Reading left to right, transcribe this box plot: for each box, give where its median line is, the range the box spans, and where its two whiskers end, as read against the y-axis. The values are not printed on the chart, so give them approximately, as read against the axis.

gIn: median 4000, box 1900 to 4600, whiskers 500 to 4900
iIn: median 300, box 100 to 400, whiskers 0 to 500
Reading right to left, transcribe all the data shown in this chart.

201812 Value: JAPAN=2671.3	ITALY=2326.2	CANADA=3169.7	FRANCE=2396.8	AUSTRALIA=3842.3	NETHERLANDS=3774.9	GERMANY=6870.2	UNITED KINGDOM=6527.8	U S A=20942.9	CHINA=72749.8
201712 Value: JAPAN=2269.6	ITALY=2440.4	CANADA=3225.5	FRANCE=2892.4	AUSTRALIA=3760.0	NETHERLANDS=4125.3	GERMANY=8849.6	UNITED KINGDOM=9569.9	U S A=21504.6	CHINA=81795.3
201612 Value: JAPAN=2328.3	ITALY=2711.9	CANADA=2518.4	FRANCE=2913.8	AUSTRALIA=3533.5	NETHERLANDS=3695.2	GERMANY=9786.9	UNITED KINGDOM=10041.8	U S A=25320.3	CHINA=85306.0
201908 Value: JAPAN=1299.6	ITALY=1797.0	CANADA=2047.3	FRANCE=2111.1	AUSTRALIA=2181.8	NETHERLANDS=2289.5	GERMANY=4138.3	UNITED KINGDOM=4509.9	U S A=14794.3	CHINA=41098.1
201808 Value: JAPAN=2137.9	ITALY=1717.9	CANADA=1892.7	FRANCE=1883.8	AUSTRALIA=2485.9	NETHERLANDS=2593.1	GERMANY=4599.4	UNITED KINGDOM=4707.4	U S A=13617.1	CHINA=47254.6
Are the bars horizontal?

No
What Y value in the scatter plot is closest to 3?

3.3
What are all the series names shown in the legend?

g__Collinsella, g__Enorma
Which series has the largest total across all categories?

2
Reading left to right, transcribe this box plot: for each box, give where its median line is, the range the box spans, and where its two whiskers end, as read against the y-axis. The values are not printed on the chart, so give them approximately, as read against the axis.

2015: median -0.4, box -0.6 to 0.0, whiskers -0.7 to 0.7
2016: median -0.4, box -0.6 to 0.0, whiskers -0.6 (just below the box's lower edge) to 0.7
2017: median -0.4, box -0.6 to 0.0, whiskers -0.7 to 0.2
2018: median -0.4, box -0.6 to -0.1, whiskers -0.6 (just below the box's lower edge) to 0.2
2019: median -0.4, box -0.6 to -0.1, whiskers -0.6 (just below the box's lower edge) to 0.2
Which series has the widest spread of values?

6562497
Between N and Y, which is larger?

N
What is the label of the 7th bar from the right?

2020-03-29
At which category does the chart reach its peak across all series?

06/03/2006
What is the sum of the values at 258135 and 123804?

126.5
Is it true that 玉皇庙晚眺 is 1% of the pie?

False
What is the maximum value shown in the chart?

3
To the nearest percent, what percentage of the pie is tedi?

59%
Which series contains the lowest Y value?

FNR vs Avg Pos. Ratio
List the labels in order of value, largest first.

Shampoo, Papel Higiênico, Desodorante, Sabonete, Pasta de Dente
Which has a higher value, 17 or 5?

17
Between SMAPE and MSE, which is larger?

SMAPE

※

Directive - Will you copy every line of the data above word for word, without changing anything?

Response area -
Reading left to right, transcribe this box plot: for each box, give where its median line is, the range the box spans, and where its two whiskers end, as read against the y-axis. The values are not printed on the chart, so give them approximately, as read against the axis.

gIn: median 4000, box 1900 to 4600, whiskers 500 to 4900
iIn: median 300, box 100 to 400, whiskers 0 to 500
Reading right to left, transcribe all the data shown in this chart.

201812 Value: JAPAN=2671.3	ITALY=2326.2	CANADA=3169.7	FRANCE=2396.8	AUSTRALIA=3842.3	NETHERLANDS=3774.9	GERMANY=6870.2	UNITED KINGDOM=6527.8	U S A=20942.9	CHINA=72749.8
201712 Value: JAPAN=2269.6	ITALY=2440.4	CANADA=3225.5	FRANCE=2892.4	AUSTRALIA=3760.0	NETHERLANDS=4125.3	GERMANY=8849.6	UNITED KINGDOM=9569.9	U S A=21504.6	CHINA=81795.3
201612 Value: JAPAN=2328.3	ITALY=2711.9	CANADA=2518.4	FRANCE=2913.8	AUSTRALIA=3533.5	NETHERLANDS=3695.2	GERMANY=9786.9	UNITED KINGDOM=10041.8	U S A=25320.3	CHINA=85306.0
201908 Value: JAPAN=1299.6	ITALY=1797.0	CANADA=2047.3	FRANCE=2111.1	AUSTRALIA=2181.8	NETHERLANDS=2289.5	GERMANY=4138.3	UNITED KINGDOM=4509.9	U S A=14794.3	CHINA=41098.1
201808 Value: JAPAN=2137.9	ITALY=1717.9	CANADA=1892.7	FRANCE=1883.8	AUSTRALIA=2485.9	NETHERLANDS=2593.1	GERMANY=4599.4	UNITED KINGDOM=4707.4	U S A=13617.1	CHINA=47254.6
Are the bars horizontal?

No
What Y value in the scatter plot is closest to 3?

3.3
What are all the series names shown in the legend?

g__Collinsella, g__Enorma
Which series has the largest total across all categories?

2
Reading left to right, transcribe this box plot: for each box, give where its median line is, the range the box spans, and where its two whiskers end, as read against the y-axis. The values are not printed on the chart, so give them approximately, as read against the axis.

2015: median -0.4, box -0.6 to 0.0, whiskers -0.7 to 0.7
2016: median -0.4, box -0.6 to 0.0, whiskers -0.6 (just below the box's lower edge) to 0.7
2017: median -0.4, box -0.6 to 0.0, whiskers -0.7 to 0.2
2018: median -0.4, box -0.6 to -0.1, whiskers -0.6 (just below the box's lower edge) to 0.2
2019: median -0.4, box -0.6 to -0.1, whiskers -0.6 (just below the box's lower edge) to 0.2
Which series has the widest spread of values?

6562497
Between N and Y, which is larger?

N
What is the label of the 7th bar from the right?

2020-03-29
At which category does the chart reach its peak across all series?

06/03/2006
What is the sum of the values at 258135 and 123804?

126.5
Is it true that 玉皇庙晚眺 is 1% of the pie?

False
What is the maximum value shown in the chart?

3
To the nearest percent, what percentage of the pie is tedi?

59%
Which series contains the lowest Y value?

FNR vs Avg Pos. Ratio
List the labels in order of value, largest first.

Shampoo, Papel Higiênico, Desodorante, Sabonete, Pasta de Dente
Which has a higher value, 17 or 5?

17
Between SMAPE and MSE, which is larger?

SMAPE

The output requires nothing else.